Task details
Reproduce each line of the listing below word for word, omitting the pictures.

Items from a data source
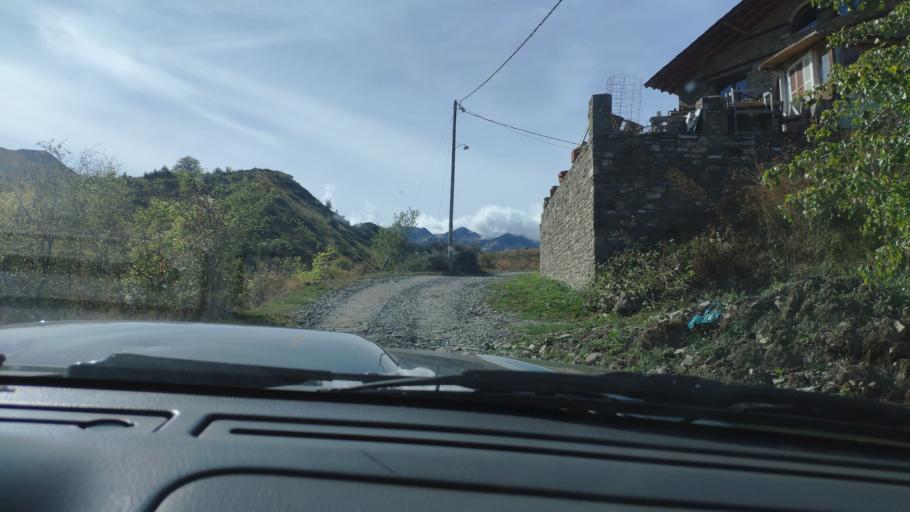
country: AL
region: Korce
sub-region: Rrethi i Devollit
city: Miras
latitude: 40.3902
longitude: 20.8352
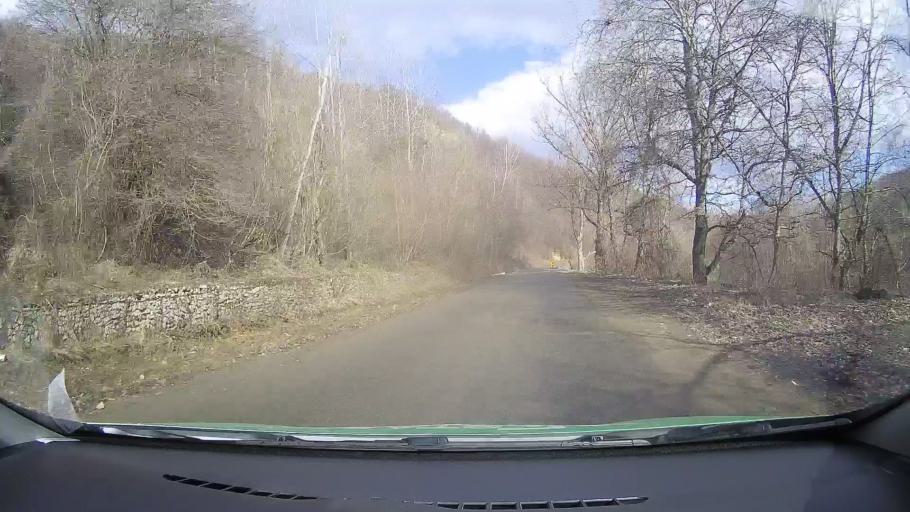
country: RO
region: Dambovita
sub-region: Comuna Motaeni
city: Motaeni
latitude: 45.1018
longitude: 25.4404
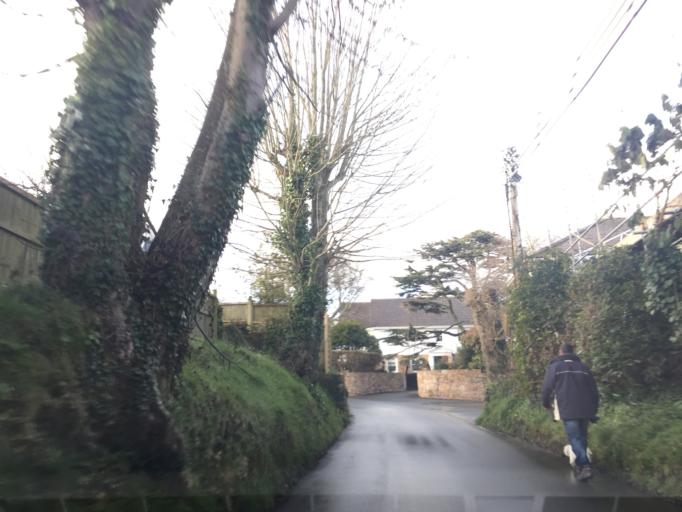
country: JE
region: St Helier
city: Saint Helier
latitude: 49.2035
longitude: -2.1376
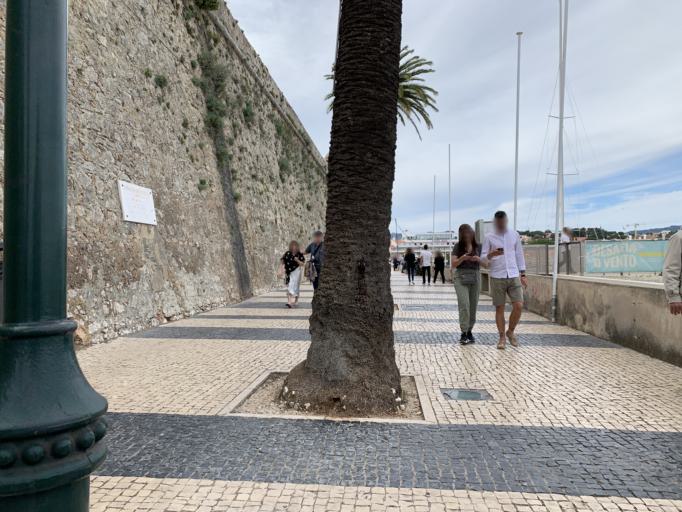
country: PT
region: Lisbon
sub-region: Cascais
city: Cascais
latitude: 38.6947
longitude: -9.4188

Reply to the exercise
country: AL
region: Korce
sub-region: Rrethi i Devollit
city: Miras
latitude: 40.3902
longitude: 20.8352
country: RO
region: Dambovita
sub-region: Comuna Motaeni
city: Motaeni
latitude: 45.1018
longitude: 25.4404
country: JE
region: St Helier
city: Saint Helier
latitude: 49.2035
longitude: -2.1376
country: PT
region: Lisbon
sub-region: Cascais
city: Cascais
latitude: 38.6947
longitude: -9.4188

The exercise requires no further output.